Convinced me to use Wix# 5151R
Joel, just so you know, after much research, Charmin is NOT superior to Costco in one test. Now to me, this is the most important one. It is called the klingon-uranus test. If the TP(toilet paper) has a tendency to roll and have little pieces come off during the wipe action, then stick there, it is deemed NFG by me.

Charmin sucks! Costco TP rules!

However, I do agree with Larry, WIX filters are the best and the only filter I will use on my full-flowed hi-po VW type1. I blew a Fram HP-1 apart on a cold startup, once was enough. Maybe it was a defect, but I don't care.
Back to oil coolers...

I used an RX7 cooler, aluminum, about $40 off Ebay. They have an internal thermostat that usually fails so you pull that out then use a bolt, locking nut and a couple of washers to plug the hole and get rid of the thermostat. I then used a Mocal thrermostat that I also got off Ebay...AN 12 I think.

When I was going to put one in my 912 I got stronger oil springs that were specifically for that purpose. Easy swap and they are supposed to increase oil pressure. The package they came in said Porsche 256/912 and VW...still have them somewhere.

Also for the 912, since it was completely rebuilt I installed an Accusump preoiler. This again was an easy install and cheap insurance for a new/rebuilt engine I figured. Here's a 2 quart system but I think mine was a 1 quart, and didn't have a guage too.

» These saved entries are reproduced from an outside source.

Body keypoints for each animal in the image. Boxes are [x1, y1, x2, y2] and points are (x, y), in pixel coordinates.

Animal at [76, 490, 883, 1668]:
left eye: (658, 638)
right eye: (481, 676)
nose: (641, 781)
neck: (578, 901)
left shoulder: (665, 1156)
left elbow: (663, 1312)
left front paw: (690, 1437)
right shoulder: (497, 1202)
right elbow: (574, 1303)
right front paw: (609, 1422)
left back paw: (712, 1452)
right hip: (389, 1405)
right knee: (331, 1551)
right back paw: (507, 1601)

Looked little more than a disposable propane cylinder, some fitting and the selenoid.

http://cgi.ebay.com/ebaymotors/Canton-2qt-Accusump-Oil-Accumulator-Kit-Electric-Valve_W0QQcmdZViewItemQQhashZitem414b30ab5dQQitemZ280434355037QQptZMotorsQ5fCarQ5fTruckQ5fPartsQ5fAccessories

Mine was about $200 20 years ago.

I see the difference between old and new Accusumps..

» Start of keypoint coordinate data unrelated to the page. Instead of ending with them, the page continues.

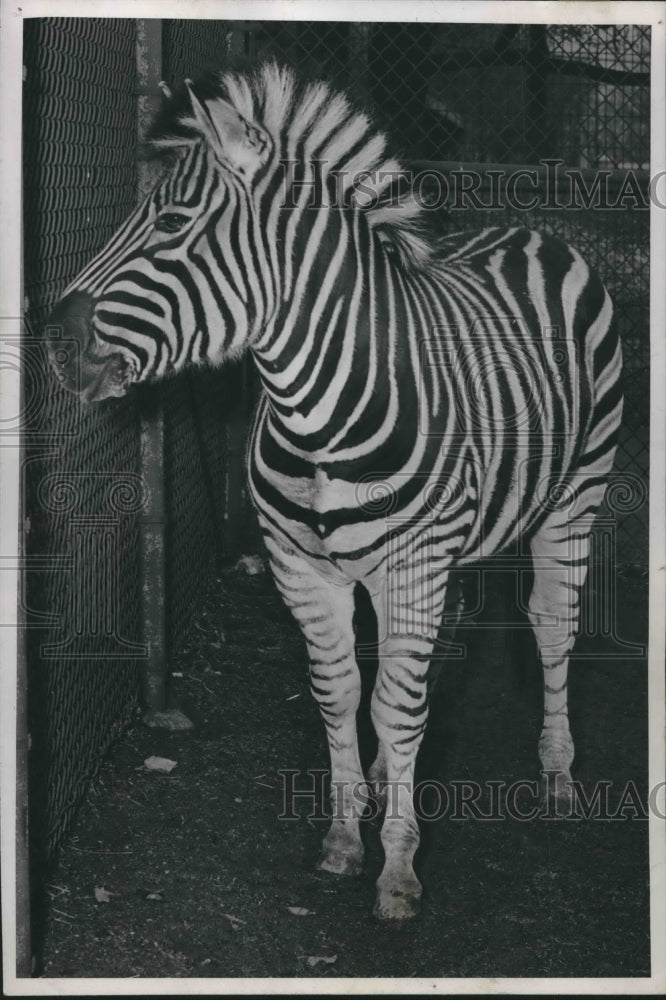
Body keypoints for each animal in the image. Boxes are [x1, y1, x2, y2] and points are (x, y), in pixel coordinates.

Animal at [48, 62, 624, 920]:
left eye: (174, 221)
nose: (51, 337)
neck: (317, 417)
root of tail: (530, 228)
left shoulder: (412, 565)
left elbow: (395, 702)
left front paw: (398, 866)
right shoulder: (304, 570)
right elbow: (343, 693)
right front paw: (349, 835)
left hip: (574, 495)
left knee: (552, 626)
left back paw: (556, 773)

The new ones have a piston in the cylinder so they can be mounted in any position, the old ones did not have the piston and looked similar to a propane cylinder. You had to mount them with the outlet down and then as the oil entered the cylinder it compressed the air trapped in the top. The selenoid closed the valve when the car was turned off keeping that oil undedr pressure. Ignition on opened the valve and the pressurized oil flowed through the engine (you could hear it) preoiling before you turned it over.
You guys are funny.......NOT to throw anything else into the mix but in the before time I worked for several auto parts houses. Wix filters were always more expensive than any other brand. The Wix rep one day came in and was trying to get our parts house to switch to his "superior brand" of oil filters. He said for us to buy several different models of filters and he would bring a tool to cut them apart and compare construction.

We did. Well ALL of the other brands were junk compaired to what the Wix filter used on the inside.

That was in 1974. Is it true today? I don't know but what I do know is that as often as most people in the VW world change their oil filters unless they leak you won't have any signifigant reason to use one over the other other than maybe the "micron" size of particle filtered.

Bottom line is if you want something filtered use a Frantz and Charmin. Costco breaks down..........;)

The story about the Wix rep is 100% true but I had to close with a smart a$$ remark.
Back to the oil cooler thingie. I power my speedy with a CB Performance, Pat Downs engine specially built to my specs. Tom Blankenship has the same engine. I've at driven at highway speeds over the legal limit with outside air at 95 F ambient, Tennessee Mountains, North Carolina Mountains, etc. NO PROBLEM WITH OVERHEATING. Engine has an oversize sump and is free flowed (Brad Penn oil 20/50). . Note that all the engine tins are in place both top and under the cylinders. Why do I need an oil cooler?